§ **What you should do**: In the passage about Pete Peterson, why does Peterson say he has never been overly hungry for money? Answer in one to three sentences.

§ **Excerpted passage**:
....
And with that background, Peterson excelled. He left Kearney to study at Northwestern University and the University of Chicago Graduate School of Business. By the age of 34 he was the youngest CEO of a Fortune 300 Company, president of Bell & Howell. While there, he spurred innovation, including the creation of the boom box.
At age 45, Peterson was tapped by President Richard Nixon to be Secretary of Commerce, becoming the first Greek-American ever appointed to a Cabinet post. Peterson left the administration just before Watergate.
"I didn't get along very well with the White House staff," Peterson said, echoing his public statements at the time. "The next thing you know, I am this courageous, far-seeing, prescient person who anticipated what they were. I got fired is what the truth was."
American Dreamer: 'My Father's Lesson'
Where one door closed, others opened, and by 1985 Peterson had founded his own company, the Blackstone Group. Blackstone would become one of the most successful private-equity firms in history. But success for Peterson has never been measured in dollars and cents.
"[Money was] not nearly as important as achievement. No question about it," he said. "I've never been overly money-hungry because my father's lesson would stick in my head."
And when Blackstone went public two years ago, Pete Peterson, then 81, became an instant billionaire. His windfall: $1.8 billion.
....
§ **Recorded data**:

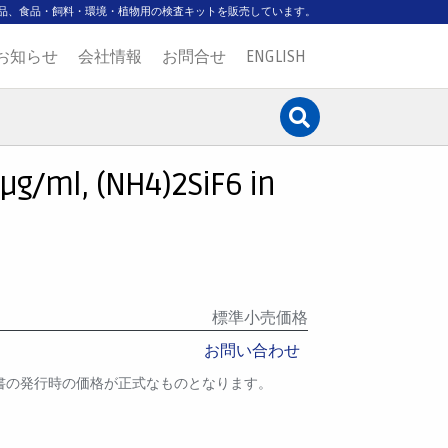
品、食品・飼料・環境・植物用の検査キットを販売しています。
お知らせ
会社情報
お問合せ
ENGLISH
µg/ml, (NH4)2SiF6 in
標準小売価格
お問い合わせ
書の発行時の価格が正式なものとなります。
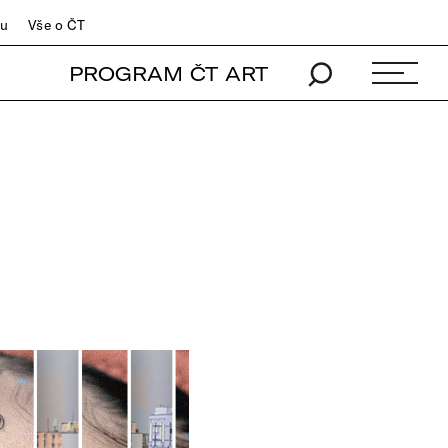
du
Vše o ČT
PROGRAM ČT ART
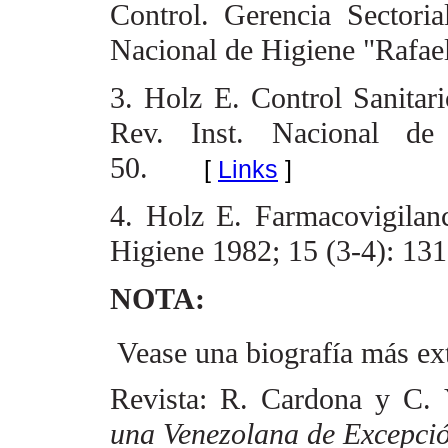
Control. Gerencia Sectoria
Nacional de Higiene "Rafae
3. Holz E. Control Sanitar
Rev. Inst. Nacional de
50.
[
Links
]
4. Holz E. Farmacovigilanc
Higiene 1982; 15 (3-4): 131
NOTA:
 Vease una biografía más e
Revista: R. Cardona y C.
una
Venezolana de Excepci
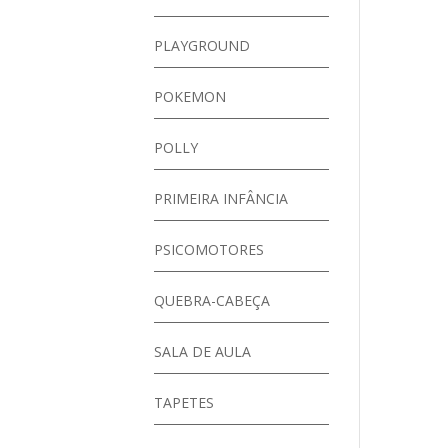
PLAYGROUND
POKEMON
POLLY
PRIMEIRA INFÂNCIA
PSICOMOTORES
QUEBRA-CABEÇA
SALA DE AULA
TAPETES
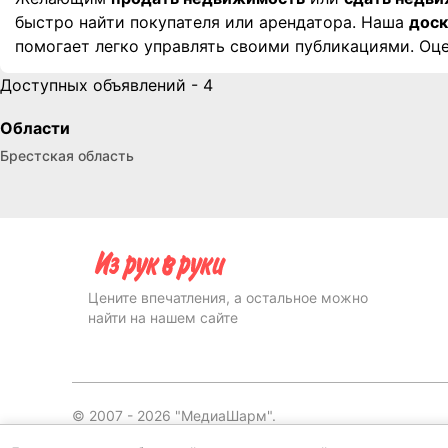
быстро найти покупателя или арендатора. Наша
доск
помогает легко управлять своими публикациями. Оц
Доступных объявлений - 4
Области
Брестская область
Цените впечатления, а остальное можно
найти на нашем сайте
© 2007 -
2026
"МедиаШарм".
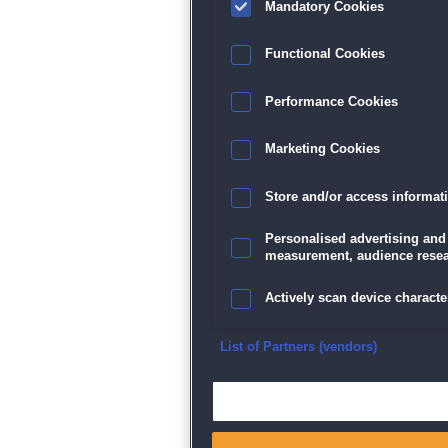
Mandatory Cookies
Functional Cookies
Performance Cookies
Marketing Cookies
Store and/or access informat
Personalised advertising and
measurement, audience resea
Actively scan device character
Ensure security, prevent and d
List of Partners (vendors)
Deliver and present advertisi
Match and combine data from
....
§ **Task result**: Peterson says he has never been overly money-hungry because his father's lesson stuck in his head. He adds that money was not nearly as important to him as achievement.